“…the extreme fertility of her garden formed at once a preoccupation and a challenge … she seemed not to seek for order, but to allow an overflowering … she planted every kind of flower that she could … planted thickly and hastily, without stopping to think … if she thought of beauty at all, she certainly did not strive for it in her garden.”

The way Eudora Welty described Mrs. Larkin here in A Curtain of Green resembles the way Darwin described natural selection in The Origin of the Species. In another excerpt the way Eudora Welty described Mrs. Larkin resembles the way some contemporary theologians justify the ways of God, in a way that merges God and natural selection:

“…so helpless was she, too helpless to defy the workings of accident, of life and death, of unaccountability … Life and death, which now meant nothing to her but which she was compelled continually to wield with both her hands, ceaselessly asking, Was it not possible to compensate? to punish? to protest?”

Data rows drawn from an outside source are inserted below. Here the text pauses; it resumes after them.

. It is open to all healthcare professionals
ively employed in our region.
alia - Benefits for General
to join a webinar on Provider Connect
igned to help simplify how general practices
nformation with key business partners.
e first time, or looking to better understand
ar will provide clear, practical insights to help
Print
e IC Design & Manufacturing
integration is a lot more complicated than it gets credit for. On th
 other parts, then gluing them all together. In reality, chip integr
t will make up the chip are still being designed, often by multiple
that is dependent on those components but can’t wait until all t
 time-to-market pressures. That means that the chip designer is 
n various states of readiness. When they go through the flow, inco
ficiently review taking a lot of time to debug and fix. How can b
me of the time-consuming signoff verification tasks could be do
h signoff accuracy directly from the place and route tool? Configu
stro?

Mrs. Larkin’s garden reminds me of Eden in Genesis and, at the same time, of the old and wild garden of life that Darwin described. An image in the story that blends the two gardens together is the pear tree at the center of the garden in A Curtain of Green. Eudora Welty mentioned it three times, and the one that I cannot forget is:

”The shadow of the pear tree in the center of the garden lay callous on the ground.”

It frightens me to associate that image with the tree of life, the one in Genesis and the one in The Origin of the Species.

Fecundity and mortality are bound together in the intricate molecules of life, bound together in the struggle for life. They are inexhaustible – to exhaust one is to exhaust the other. In A Curtain of Green, the story of Mrs. Larkin, Eudora Welty wrote: “against that which was inexhaustible, there was no defense.”

At the end of A Curtain of Green, the young man in the story “ran out of the garden.”